Given their increasing level of complexity, today’s modern phones combine the functionality of countless, originally standalone devices. However, the measurement of human physiological parameters makes an exception as it requires locally placed sensors. Measurement devices as such – or as they usually called, ’wearables’ - should be as small as possible not to be uncomfortable. In addition to being small in size, long operational time is also a usual requirement. This can be achieved by low power consumption, therefore functionality should be minimized. Wearables usually only measure and transmit data but let the processing be performed by a phone nearby. Performing pre-processing on the wearable might only take place if it reduces power consumption by decreasing the amount of data to be transferred.
As a collaborative work with a mobile software services company, this thesis aims to present an easily deployable and customizable sensor system that can be used for various sensor based mobile applications.

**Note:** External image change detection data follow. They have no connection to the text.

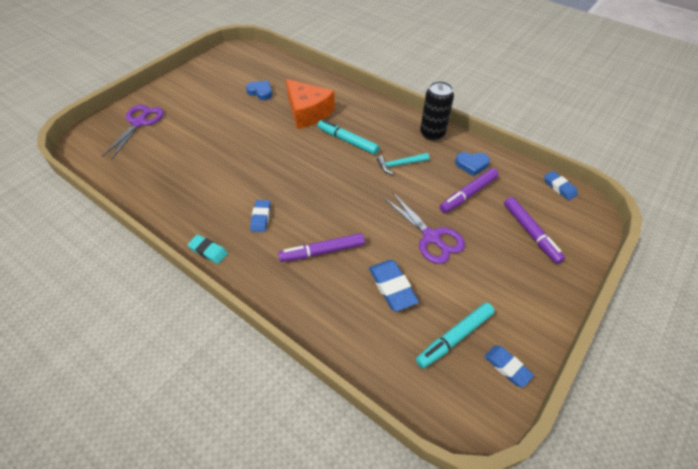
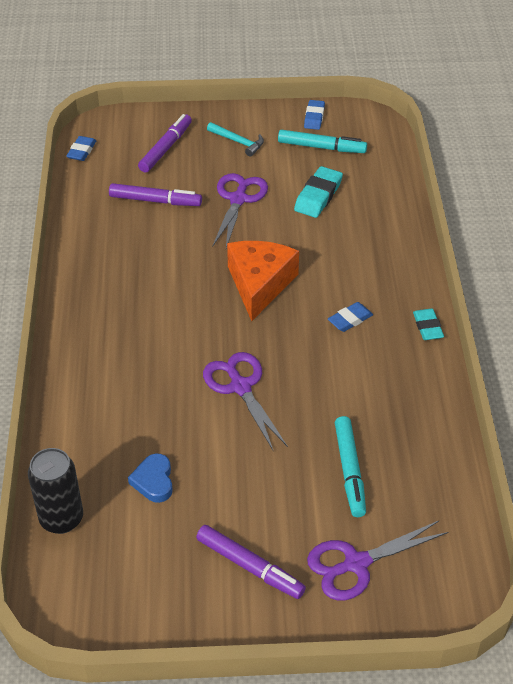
camera: 130 degrees left, 5 degrees down
(274, 144) = (240, 387): none -> purple scissors
(308, 112) = (147, 398): orange cheese -> orange cheese (259, 284)
(322, 252) = (335, 254): purple marker -> purple marker (250, 566)
(347, 141) = (165, 327): turquoise marker -> turquoise marker (349, 471)
(392, 287) = (318, 196): blue eraser -> turquoise eraser
(400, 164) = (161, 265): turquoise hammer -> turquoise hammer (238, 142)
(432, 134) = (79, 266): black can -> black can (61, 519)
(471, 165) = (106, 216): blue heart -> none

The development of a universal, expandable and customizable system will be shown. The system builds on existing mobile and radio communication technologies with special attention to low energy protocols. The development will be presented in bottom-up approach: starting with hardware, following with client application development getting to a high level signal processing framework as an end-to-end demonstration of multi-level interoperability. A demo application will also be presented which was designed to demonstrate a comprehensive overview of functionality. The demo focuses on motion analysis, performing numeric gesture recognition using machine learning based classification, forwarding results to a web server or a graphical interpreter. The two major features of the complete system are low energy operation and small size: the assembled circuitry can even fit into a wristband or a ring. The system described in this thesis is subject to continuous development, which might result in a future market ready product.